Scott and I are seldom early adopters of new technology.  We didn't get our first smart phones until 2013.  Those phones traveled with us to Kazakhstan and back and used four different SIM cards (with four different phone numbers) each.

When we returned from Kazakhstan in December 2015, we bought SIM cards for a prepaid AT&T plan for our phones.  AT&T worked reasonably well while we were in North Carolina, but didn't work very well most of the places we go in Maryland or DC.  I had been reading about Republic Wireless and its low rates, so we decided to take the plunge and try it (we're very happy with it, if anyone is curious!).  The one problem is that to use Republic Wireless, we had to purchase their phones.  We decided to go for it anyway.  We stood to save enough money on our monthly bills that the new phones would pay for themselves in relatively short order.  Besides, Scott's phone wasn't working so well anymore, so maybe it was really time for him to have a new phone.

My phone was still working well, so I thought I might try to sell it to Amazon.  I wasn't expecting to get much money for it, but maybe enough to buy a new book for my Kindle.  The model wasn't listed anywhere.  I tried looking elsewhere on the internet, and encountered a website that told me that they couldn't purchase it, but if I sent it to them, they would recycle it for me.

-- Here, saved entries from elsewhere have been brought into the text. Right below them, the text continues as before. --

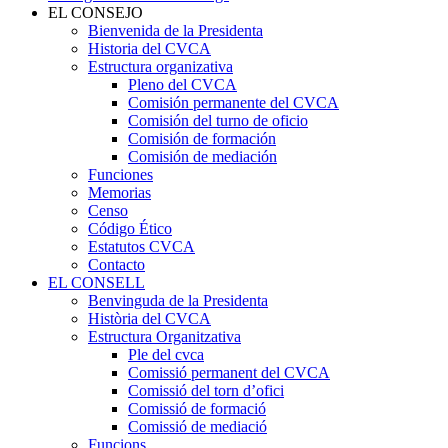
EL CONSEJO
Bienvenida de la Presidenta
Historia del CVCA
Estructura organizativa
Pleno del CVCA
Comisión permanente del CVCA
Comisión del turno de oficio
Comisión de formación
Comisión de mediación
Funciones
Memorias
Censo
Código Ético
Estatutos CVCA
Contacto
EL CONSELL
Benvinguda de la Presidenta
Història del CVCA
Estructura Organitzativa
Ple del cvca
Comissió permanent del CVCA
Comissió del torn d’ofici
Comissió de formació
Comissió de mediació
Funcions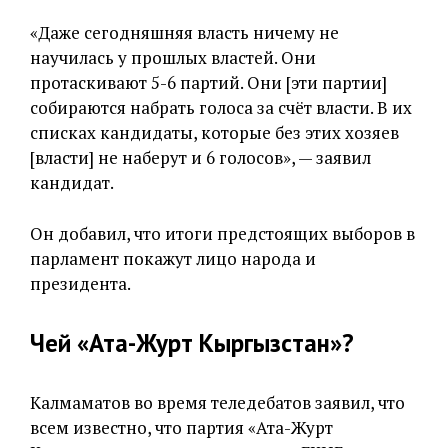
«Даже сегодняшняя власть ничему не
научилась у прошлых властей. Они
протаскивают 5-6 партий. Они [эти партии]
собираются набрать голоса за счёт власти. В их
списках кандидаты, которые без этих хозяев
[власти] не наберут и 6 голосов», — заявил
кандидат.
Он добавил, что итоги предстоящих выборов в
парламент покажут лицо народа и
президента.
Чей «Ата-Журт Кыргызстан»?
Калмаматов во время теледебатов заявил, что
всем известно, что партия «Ата-Журт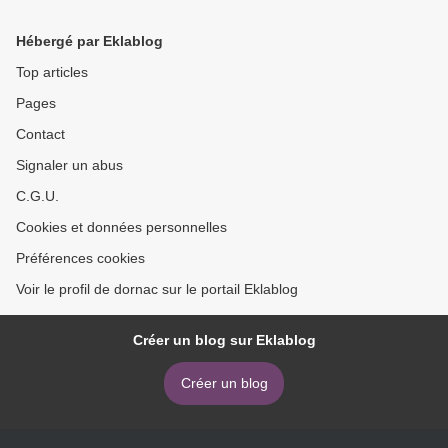
Hébergé par Eklablog
Top articles
Pages
Contact
Signaler un abus
C.G.U.
Cookies et données personnelles
Préférences cookies
Voir le profil de dornac sur le portail Eklablog
Créer un blog sur Eklablog
Créer un blog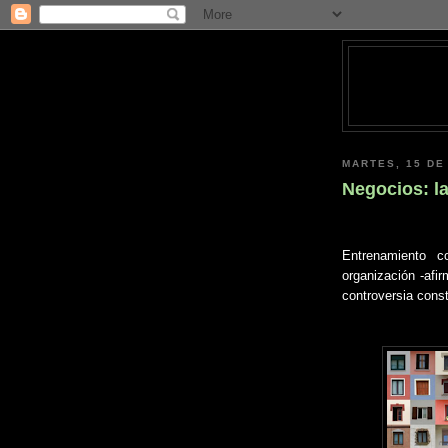
MARTES, 15 DE
Negocios: la
Entrenamiento c
organización -afir
controversia const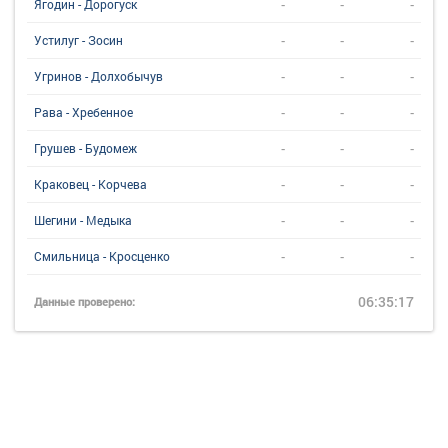
-
-
-
Ягодин - Дорогуск
-
-
-
Устилуг - Зосин
-
-
-
Угринов - Долхобычув
-
-
-
Рава - Хребенное
-
-
-
Грушев - Будомеж
-
-
-
Краковец - Корчева
-
-
-
Шегини - Медыка
-
-
-
Смильница - Кросценко
06:35:17
Данные проверено: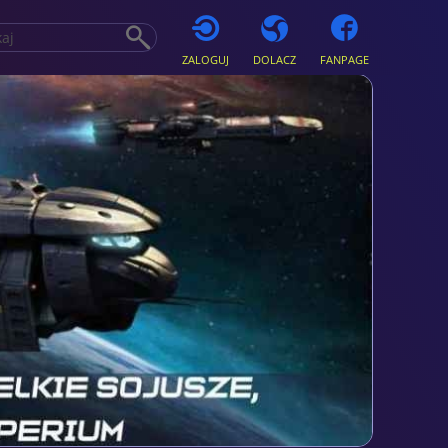
ZALOGUJ
DOLACZ
FANPAGE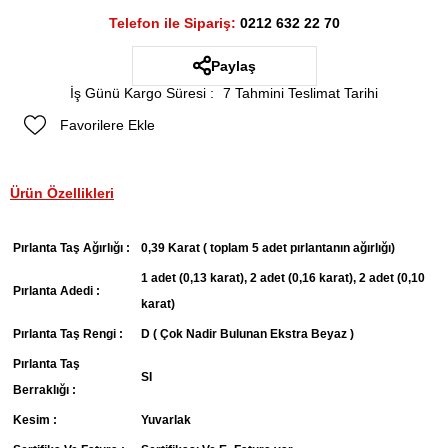
Telefon ile Sipariş:
0212 632 22 70
Paylaş
İş Günü Kargo Süresi
:
7 Tahmini Teslimat Tarihi
Favorilere Ekle
Ürün Özellikleri
Pırlanta Taş Ağırlığı :
0,39 Karat ( toplam 5 adet pırlantanın ağırlığı)
1 adet (0,13 karat), 2 adet (0,16 karat), 2 adet (0,10
Pırlanta Adedi :
karat)
Pırlanta Taş Rengi :
D ( Çok Nadir Bulunan Ekstra Beyaz )
Pırlanta Taş
SI
Berraklığı :
Kesim :
Yuvarlak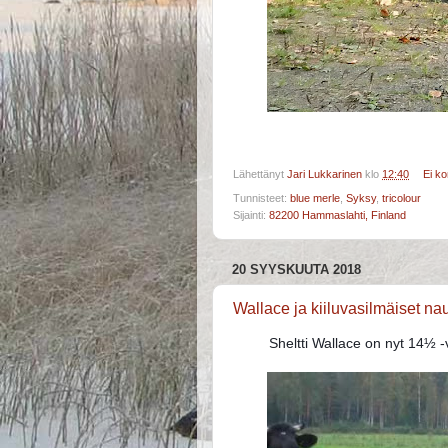
Lähettänyt
Jari Lukkarinen
klo
12:40
Ei k
Tunnisteet:
blue merle
,
Syksy
,
tricolour
Sijainti:
82200 Hammaslahti, Finland
20 SYYSKUUTA 2018
Wallace ja kiiluvasilmäiset na
Sheltti Wallace on nyt 14½ -v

Bear in mind that this is a three-year-old smart phone that still works.  I remember it wasn't so long ago when smart phones were very expensive.  But the price of new ones has been dropping steadily, so there is little incentive to buy one that is three years old, even if it works well.

I've read a lot over the past couple of years about "fast fashion"--the clothes that may be cute but are shoddily made and often under terrible working conditions.  They often end up in landfills because they become ratty looking very quickly and people often don't want to buy them from domestic thrift shops.  Sometimes they end up in poorer countries, often to the detriment of local textile industries.  I think society is starting to have a problem with fast gadgets, too.  One the one hand, it's nice that they are becoming less expensive because it means greater accessibility.  On the other hand, the low price of new gadgets provides little incentive to keep old gadgets for longer.  Gadget-production has its share of awful working conditions, too.  The Washington Post recently ran excellent articles on the problems of mining cobalt and graphite, both of which are used in lithium-ion batteries.

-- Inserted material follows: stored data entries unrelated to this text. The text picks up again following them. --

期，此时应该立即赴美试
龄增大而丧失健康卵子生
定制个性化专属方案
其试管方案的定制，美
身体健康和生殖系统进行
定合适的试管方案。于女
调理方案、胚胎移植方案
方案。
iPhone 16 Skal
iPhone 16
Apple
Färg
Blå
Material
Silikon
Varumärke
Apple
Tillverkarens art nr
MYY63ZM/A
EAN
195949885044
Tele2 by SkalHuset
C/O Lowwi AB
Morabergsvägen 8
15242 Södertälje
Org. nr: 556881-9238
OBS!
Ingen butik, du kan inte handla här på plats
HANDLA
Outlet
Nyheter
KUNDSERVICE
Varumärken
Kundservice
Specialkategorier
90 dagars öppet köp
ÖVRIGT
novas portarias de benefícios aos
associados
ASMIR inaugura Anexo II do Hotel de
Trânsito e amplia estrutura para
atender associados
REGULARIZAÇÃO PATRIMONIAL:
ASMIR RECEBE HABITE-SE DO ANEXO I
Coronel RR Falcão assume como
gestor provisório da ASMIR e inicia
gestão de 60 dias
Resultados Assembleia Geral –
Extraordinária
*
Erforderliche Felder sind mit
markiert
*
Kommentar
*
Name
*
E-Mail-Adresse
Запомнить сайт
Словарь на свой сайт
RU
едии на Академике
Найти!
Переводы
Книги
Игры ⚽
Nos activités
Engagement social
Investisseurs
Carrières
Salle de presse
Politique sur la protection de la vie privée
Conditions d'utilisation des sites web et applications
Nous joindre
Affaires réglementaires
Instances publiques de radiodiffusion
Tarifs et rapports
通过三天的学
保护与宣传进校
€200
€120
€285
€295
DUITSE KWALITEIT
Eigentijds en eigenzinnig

I wonder how many "old" gadgets end up in landfills.  It seems that if we're going to upgrade our gadgets on such a regular basis, then recycling them should be more convenient.  We have taken old gadgets to Best Buy to recycle in the past, but I would vote for something even more convenient, like having gadget recycling bins near regular recycling bins in residential areas.

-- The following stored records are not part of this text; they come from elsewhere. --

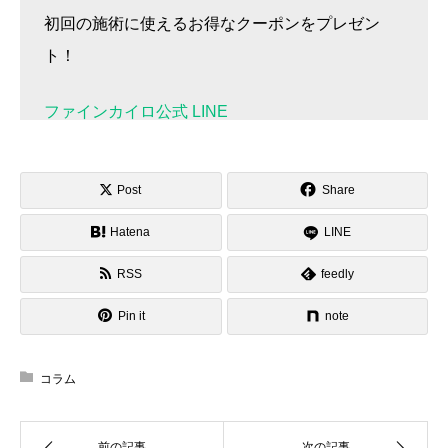
初回の施術に使えるお得なクーポンをプレゼン
ト！
ファインカイロ公式 LINE
Post
Share
Hatena
LINE
RSS
feedly
Pin it
note
コラム
前の記事
次の記事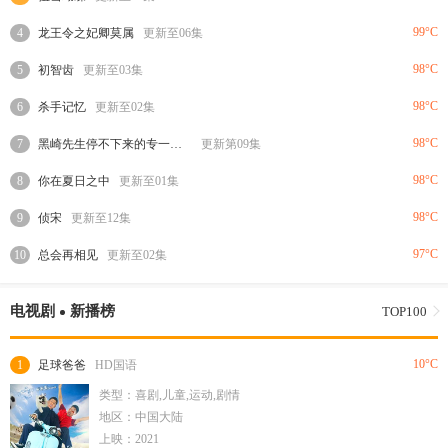
99°C
4
龙王令之妃卿莫属
更新至06集
98°C
5
初智齿
更新至03集
98°C
6
杀手记忆
更新至02集
98°C
7
黑崎先生停不下来的专一之爱
更新第09集
98°C
8
你在夏日之中
更新至01集
98°C
9
侦宋
更新至12集
97°C
10
总会再相见
更新至02集
电视剧
新播榜
TOP100
10°C
1
足球爸爸
HD国语
类型：喜剧,儿童,运动,剧情
地区：中国大陆
上映：2021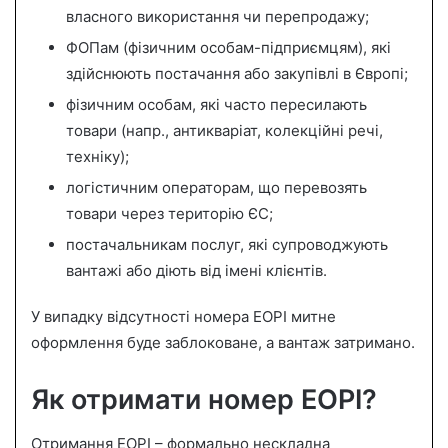
власного використання чи перепродажу;
ФОПам (фізичним особам-підприємцям), які
здійснюють постачання або закупівлі в Європі;
фізичним особам, які часто пересилають
товари (напр., антикваріат, колекційні речі,
техніку);
логістичним операторам, що перевозять
товари через територію ЄС;
постачальникам послуг, які супроводжують
вантажі або діють від імені клієнтів.
У випадку відсутності номера ЕОРІ митне
оформлення буде заблоковане, а вантаж затримано.
Як отримати номер ЕОРІ?
Отримання ЕОРІ – формально нескладна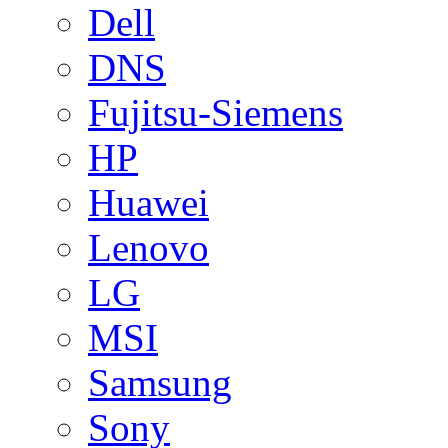
Dell
DNS
Fujitsu-Siemens
HP
Huawei
Lenovo
LG
MSI
Samsung
Sony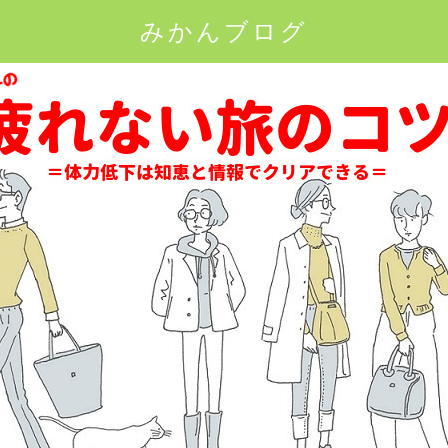
みかんブログ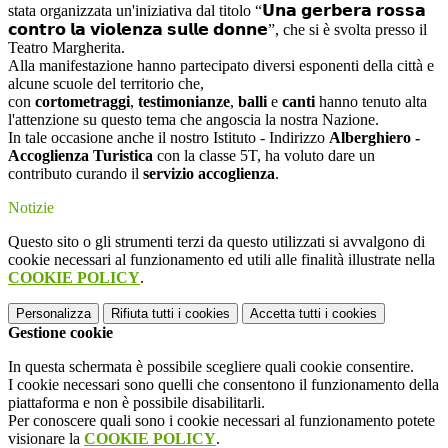
stata organizzata un'iniziativa dal titolo “𝗨𝗻𝗮 𝗴𝗲𝗿𝗯𝗲𝗿𝗮 𝗿𝗼𝘀𝘀𝗮
𝗰𝗼𝗻𝘁𝗿𝗼 𝗹𝗮 𝘃𝗶𝗼𝗹𝗲𝗻𝘇𝗮 𝘀𝘂𝗹𝗹𝗲 𝗱𝗼𝗻𝗻𝗲”, che si è svolta presso il
Teatro Margherita.
Alla manifestazione hanno partecipato diversi esponenti della città e
alcune scuole del territorio che,
con
cortometraggi
,
testimonianze
,
balli
e
canti
hanno tenuto alta
l'attenzione su questo tema che angoscia la nostra Nazione.
In tale occasione anche il nostro Istituto - Indirizzo
Alberghiero -
Accoglienza Turistica
con la classe 5T, ha voluto dare un
contributo curando il
servizio
accoglienza
.
Notizie
Questo sito o gli strumenti terzi da questo utilizzati si avvalgono di
cookie necessari al funzionamento ed utili alle finalità illustrate nella
COOKIE POLICY
.
Personalizza
Rifiuta tutti
i cookies
Accetta tutti
i cookies
Gestione cookie
In questa schermata è possibile scegliere quali cookie consentire.
I cookie necessari sono quelli che consentono il funzionamento della
piattaforma e non è possibile disabilitarli.
Per conoscere quali sono i cookie necessari al funzionamento potete
visionare la
COOKIE POLICY
.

For my "old" phone, I did some looking online and found a charitable organization that takes unwanted phones.  If I understand correctly, this organization takes advantage of the emergency call capabilities that are on all cell phones, and distributes the old phones to people who are at high risk of needing to make emergency calls, but cannot afford their own phones/plans.  It turned out that the Whole Foods near me had a bin to collect old phones for this organization, so I managed to get it out of my apartment quickly and easily.  I hope it will be of use to someone and avoid the landfill for at least the next few years.